### Task statement:
Lines with the word "medium" in them must be copied from the records below.
-----
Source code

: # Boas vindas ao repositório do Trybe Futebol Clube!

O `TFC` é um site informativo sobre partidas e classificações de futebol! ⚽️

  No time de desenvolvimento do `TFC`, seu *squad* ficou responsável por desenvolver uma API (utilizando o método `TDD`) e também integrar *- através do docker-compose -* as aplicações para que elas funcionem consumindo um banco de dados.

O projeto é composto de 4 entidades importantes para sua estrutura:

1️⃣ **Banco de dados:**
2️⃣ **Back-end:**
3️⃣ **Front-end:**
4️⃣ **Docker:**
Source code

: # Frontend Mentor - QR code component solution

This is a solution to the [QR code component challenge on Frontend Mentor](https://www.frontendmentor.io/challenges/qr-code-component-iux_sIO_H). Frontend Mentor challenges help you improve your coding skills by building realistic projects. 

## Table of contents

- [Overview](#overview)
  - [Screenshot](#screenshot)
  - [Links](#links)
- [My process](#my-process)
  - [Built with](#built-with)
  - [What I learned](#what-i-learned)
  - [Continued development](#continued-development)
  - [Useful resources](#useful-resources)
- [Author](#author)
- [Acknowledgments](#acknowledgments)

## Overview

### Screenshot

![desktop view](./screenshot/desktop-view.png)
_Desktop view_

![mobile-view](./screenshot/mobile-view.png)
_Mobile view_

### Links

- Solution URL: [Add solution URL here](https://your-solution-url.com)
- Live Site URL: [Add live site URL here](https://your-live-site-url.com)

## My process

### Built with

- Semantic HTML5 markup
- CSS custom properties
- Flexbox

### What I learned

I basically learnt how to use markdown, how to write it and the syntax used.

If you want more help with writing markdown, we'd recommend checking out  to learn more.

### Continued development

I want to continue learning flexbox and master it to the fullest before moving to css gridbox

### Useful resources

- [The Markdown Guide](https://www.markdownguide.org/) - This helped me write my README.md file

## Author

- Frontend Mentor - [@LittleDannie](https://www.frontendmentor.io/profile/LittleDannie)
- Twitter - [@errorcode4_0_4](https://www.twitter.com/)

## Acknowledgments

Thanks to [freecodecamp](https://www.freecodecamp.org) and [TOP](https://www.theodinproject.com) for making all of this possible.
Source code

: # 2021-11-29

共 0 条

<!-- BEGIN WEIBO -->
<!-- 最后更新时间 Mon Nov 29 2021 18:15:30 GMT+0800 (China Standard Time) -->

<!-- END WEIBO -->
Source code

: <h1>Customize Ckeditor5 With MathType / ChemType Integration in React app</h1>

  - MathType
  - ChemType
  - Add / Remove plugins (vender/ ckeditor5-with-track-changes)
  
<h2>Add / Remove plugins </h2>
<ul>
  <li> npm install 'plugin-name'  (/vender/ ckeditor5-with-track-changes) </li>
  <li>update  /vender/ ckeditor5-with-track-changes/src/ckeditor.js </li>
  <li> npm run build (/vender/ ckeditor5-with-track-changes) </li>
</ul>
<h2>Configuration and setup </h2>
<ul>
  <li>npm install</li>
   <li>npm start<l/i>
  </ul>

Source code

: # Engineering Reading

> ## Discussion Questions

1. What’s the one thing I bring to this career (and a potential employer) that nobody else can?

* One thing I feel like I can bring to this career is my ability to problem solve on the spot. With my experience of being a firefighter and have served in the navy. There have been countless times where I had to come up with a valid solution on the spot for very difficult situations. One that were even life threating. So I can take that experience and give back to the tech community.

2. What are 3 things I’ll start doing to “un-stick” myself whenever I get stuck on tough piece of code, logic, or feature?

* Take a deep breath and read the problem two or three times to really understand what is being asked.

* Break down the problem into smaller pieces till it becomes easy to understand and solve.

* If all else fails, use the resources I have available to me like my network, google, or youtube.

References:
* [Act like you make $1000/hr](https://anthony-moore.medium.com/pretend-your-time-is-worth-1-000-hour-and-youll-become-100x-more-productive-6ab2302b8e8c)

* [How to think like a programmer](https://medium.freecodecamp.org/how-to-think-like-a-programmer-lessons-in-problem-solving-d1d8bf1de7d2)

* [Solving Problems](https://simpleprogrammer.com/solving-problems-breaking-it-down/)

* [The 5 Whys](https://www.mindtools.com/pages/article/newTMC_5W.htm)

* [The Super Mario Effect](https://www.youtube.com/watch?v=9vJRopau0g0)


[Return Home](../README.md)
-----
### Written response:
* [Act like you make $1000/hr](https://anthony-moore.medium.com/pretend-your-time-is-worth-1-000-hour-and-youll-become-100x-more-productive-6ab2302b8e8c)
* [How to think like a programmer](https://medium.freecodecamp.org/how-to-think-like-a-programmer-lessons-in-problem-solving-d1d8bf1de7d2)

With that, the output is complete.